Received 1157.1 kg of carnallite containing,% wt .: 31.2 MgCl ₂ ; 24.1 KCl; 7.5 NaCl; 3.2 N ₂ About free .; 0.3 insoluble impurities. The average size of carnallite crystals was 0.17 mm.

Example 2

1000 kg of a solution of magnesium chloride was mixed with 4000 kg of the mother liquor, the compositions of which are given in example 1. In this mixture, at a temperature of 115 ° C, 364.8 kg of spent electrolyte of the composition shown in example 1 were dissolved. After saturation of the solution with potassium chloride, an insoluble precipitate containing sodium chloride and impurities (Mg met., MgO, CaF ₂ ) were separated in a thickener settler. After filtering and drying, a precipitate containing sodium chloride was used to feed into carnallite at the 2nd stage of dehydration in a chlorinator.

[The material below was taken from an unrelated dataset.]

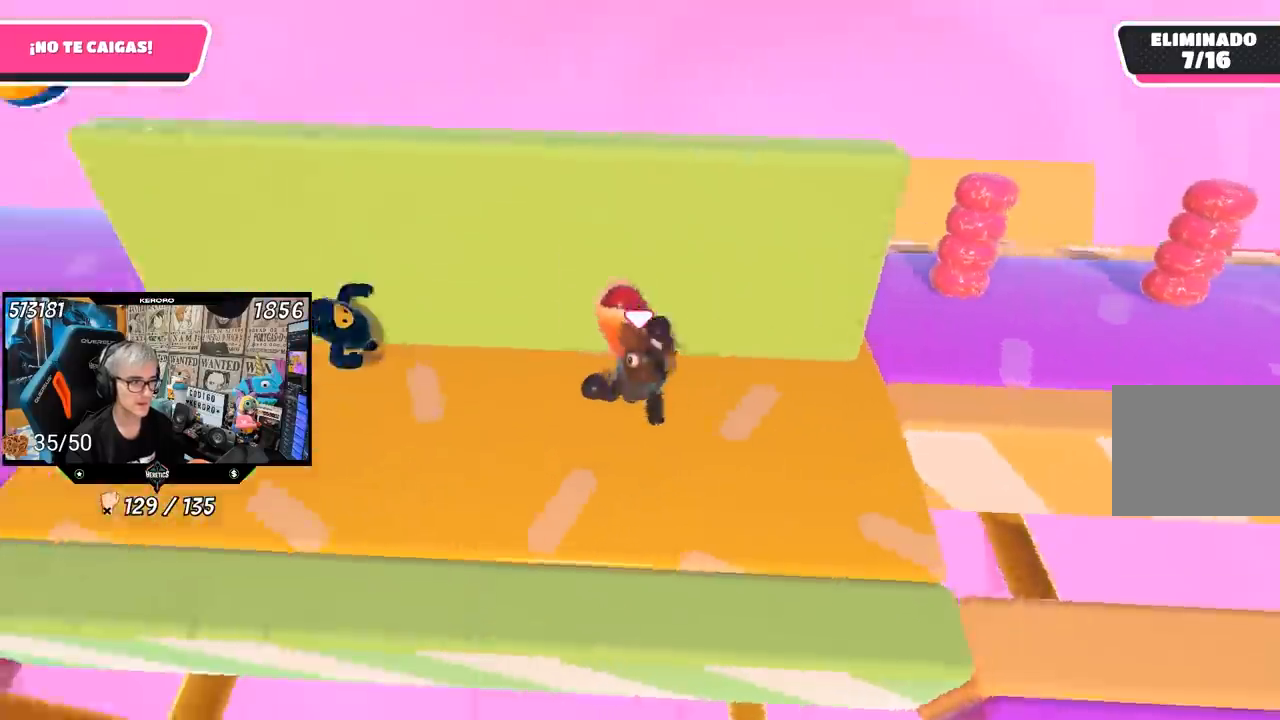
{"buttons": [], "left_stick": "up", "right_stick": "center", "events": [[200, "right_stick", "center"], [400, "left_stick", "up"]]}
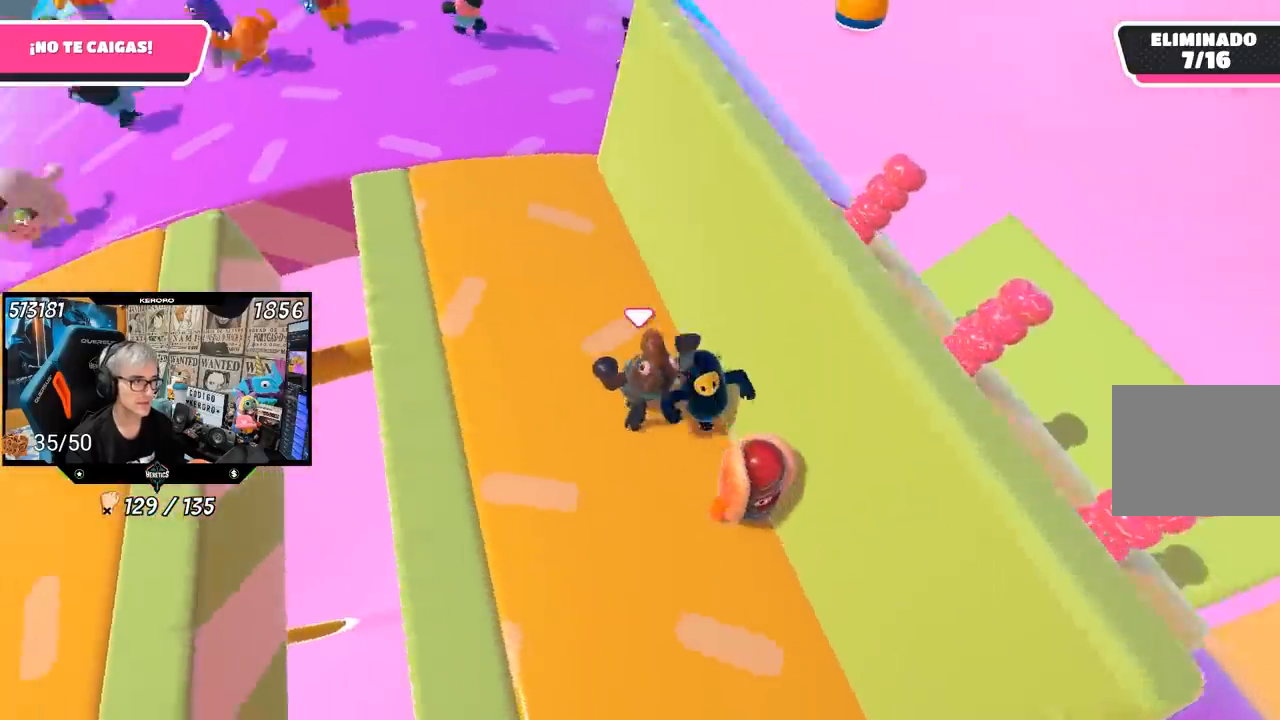
{"buttons": [], "left_stick": "up", "right_stick": "center", "events": [[200, "right_stick", "down"], [400, "right_stick", "center"]]}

The purified solution was directed to the crystallization of carnallite by cooling the solution at a rate of 20 ° C / h.

After thickening the suspension and separating the mother liquor in a centrifuge, 1097.5 kg of carnallite of the following composition were obtained,% wt .: 32.1 MgCl ₂ ; 24.9 KCl; 4.7 NaCl; 2.5 N ₂ About free .; <0.01 insoluble impurities. The average size of carnallite crystals was 0.3 mm.

The synthetic carnallite obtained by the first method has a too high content of sodium chloride, which leads to the formation of fusible eutectics and fusion of the furnace when it is dehydrated. The relatively small grain size leads to increased dust removal of carnallite from the dehydration furnace. In order to reduce dust extraction, it is necessary to reduce the amount of coolant supplied to the furnace and, accordingly, reduce the productivity of the furnace.

Synthetic carnallite obtained by the proposed method has an optimal sodium chloride content, allowing the process to be dehydrated with a heat carrier with a higher temperature, i.e. with higher efficiency. The absence of insoluble impurities and the optimal cooling rate make it possible to obtain a larger grain size. This, in turn, makes it possible to increase the amount of coolant supplied to the furnace and increase the furnace productivity.

Thus, the production technology of synthetic carnallite described above ensures the achievement of the goal - the creation of a method for producing synthetic carnallite with a low content of impurities, larger crystals, with 100% use of the spent electrolyte of magnesium electrolysis cells and the production of anhydrous carnallite with a high content of sodium chloride for electrolytic production of magnesium and chlorine.

In addition, the proposed method in comparison with the existing technology can reduce the cost of thermal energy for melting and electrolysis of anhydrous carnallite and achieve a current yield of magnesium of more than 84%.

Claims (1)

A method of producing synthetic carnallite, including dissolving the spent electrolyte containing magnesium chloride, potassium chloride and sodium chloride in a mother liquor of carnallite production, characterized in that the spent electrolyte is dissolved until the potassium chloride is completely dissolved at a temperature of 90-115 ° C, then filtered to separate the insoluble precipitate containing sodium chloride and to obtain a clarified carnallite-saturated solution, crystallization of carnallite from it by cooling soon Tew 17-25 ° C / hr, thickening and filtering the resulting suspension to separate the mother liquor from carnallite, dehydration of the latter, drying the precipitate, comprising sodium chloride, and return it to podshihtovki dehydrated in carnallite.